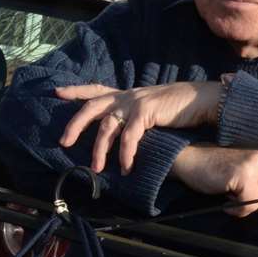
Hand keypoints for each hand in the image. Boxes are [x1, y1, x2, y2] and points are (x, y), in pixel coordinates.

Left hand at [57, 81, 224, 173]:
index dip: (75, 90)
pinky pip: (129, 136)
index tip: (57, 92)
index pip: (95, 89)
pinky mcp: (146, 112)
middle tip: (63, 142)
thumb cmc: (176, 108)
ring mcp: (135, 102)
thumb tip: (120, 133)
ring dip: (99, 149)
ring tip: (95, 168)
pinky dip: (125, 153)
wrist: (200, 99)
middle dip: (75, 124)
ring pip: (107, 126)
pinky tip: (125, 168)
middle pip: (92, 106)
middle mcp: (126, 96)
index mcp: (125, 94)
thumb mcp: (149, 109)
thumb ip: (133, 117)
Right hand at [170, 145, 257, 217]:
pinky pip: (249, 206)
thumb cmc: (219, 169)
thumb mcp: (250, 171)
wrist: (190, 159)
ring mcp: (257, 164)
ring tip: (232, 192)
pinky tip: (226, 197)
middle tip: (242, 193)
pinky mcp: (244, 174)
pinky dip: (237, 209)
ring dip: (247, 205)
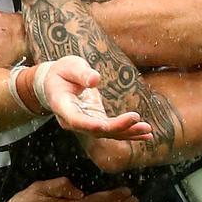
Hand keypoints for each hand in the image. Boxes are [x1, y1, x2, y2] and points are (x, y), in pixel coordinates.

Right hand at [38, 57, 152, 140]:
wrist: (54, 84)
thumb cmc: (61, 72)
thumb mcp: (69, 66)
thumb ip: (81, 73)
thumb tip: (95, 80)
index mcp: (62, 106)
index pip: (76, 120)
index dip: (90, 124)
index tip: (105, 125)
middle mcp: (73, 121)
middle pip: (96, 129)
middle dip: (117, 127)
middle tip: (137, 119)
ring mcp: (85, 124)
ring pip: (106, 133)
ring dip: (127, 133)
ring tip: (147, 131)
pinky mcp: (96, 122)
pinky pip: (112, 131)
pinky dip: (129, 133)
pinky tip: (146, 134)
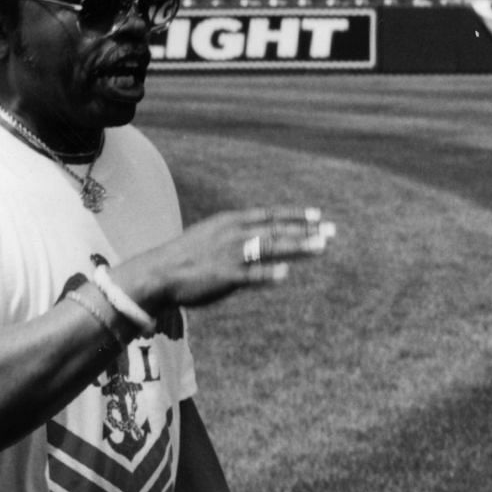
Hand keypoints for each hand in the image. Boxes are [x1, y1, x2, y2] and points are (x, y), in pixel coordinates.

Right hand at [122, 208, 334, 311]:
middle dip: (306, 231)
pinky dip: (268, 273)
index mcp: (230, 221)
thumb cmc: (186, 256)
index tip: (318, 215)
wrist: (159, 271)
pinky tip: (285, 273)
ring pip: (270, 247)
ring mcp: (230, 254)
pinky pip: (250, 274)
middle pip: (277, 230)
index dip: (295, 215)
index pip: (270, 215)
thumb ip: (236, 236)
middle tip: (332, 232)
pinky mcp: (224, 276)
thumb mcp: (212, 236)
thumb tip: (258, 239)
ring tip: (320, 247)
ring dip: (297, 246)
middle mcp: (233, 233)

____________

» **WHAT THE EXERCISE ASKS**: Nothing but the lines from the beginning of the material above through the line containing "index mcp: (230, 221)" should appear in the answer, copied exactly and free of pictures.

» **ANSWER TO THE PROBLEM**:
Hand keypoints for each hand in the image. Boxes are [x1, y1, x2, y2] and points are (x, y), in pixel coordinates.

Left hand at [57, 81, 224, 173]:
index dip: (75, 90)
pinky pip: (129, 136)
index tip: (57, 92)
index pip: (95, 89)
pinky mcp: (146, 112)
middle tip: (63, 142)
thumb cmc: (176, 108)
ring mcp: (135, 102)
thumb tip: (120, 133)
ring dip: (99, 149)
ring tip: (95, 168)
pinky dip: (125, 153)
wrist: (200, 99)
middle dip: (75, 124)
ring pip: (107, 126)
pinky tip: (125, 168)
middle pip: (92, 106)
middle mcp: (126, 96)
index mcp: (125, 94)
thumb mcp: (149, 109)
thumb ip: (133, 117)
Right hand at [170, 145, 257, 217]:
pinky pip: (249, 206)
thumb cmc: (219, 169)
thumb mcp: (250, 171)
wrist: (190, 159)
ring mcp: (257, 164)
ring tip: (232, 192)
pinky tip: (226, 197)
middle tip: (242, 193)
pinky mcp: (244, 174)
pinky dip: (237, 209)
ring dip: (247, 205)
Hand keypoints for each hand in the image. Boxes are [x1, y1, x2, y2] and points are (x, y), in pixel coordinates.

Right hand at [38, 57, 152, 140]:
wrist: (54, 84)
thumb cmc: (61, 72)
thumb mcp: (69, 66)
thumb ip: (81, 73)
thumb tip: (95, 80)
index mcp: (62, 106)
index pip: (76, 120)
index dip: (90, 124)
index tip: (105, 125)
middle mcp: (73, 121)
middle pip: (96, 129)
middle dip: (117, 127)
middle tip: (137, 119)
ring mcp: (85, 124)
ring pip: (106, 133)
ring dip: (127, 133)
ring tip: (147, 131)
pinky mcp: (96, 122)
pinky pip: (112, 131)
pinky dip: (129, 133)
pinky tip: (146, 134)
Hand keypoints for each hand in the image. Boxes are [x1, y1, x2, y2] and points are (x, y), in pixel coordinates.

Right hand at [122, 208, 334, 311]:
middle dip: (306, 231)
pinky dip: (268, 273)
index mcp: (230, 221)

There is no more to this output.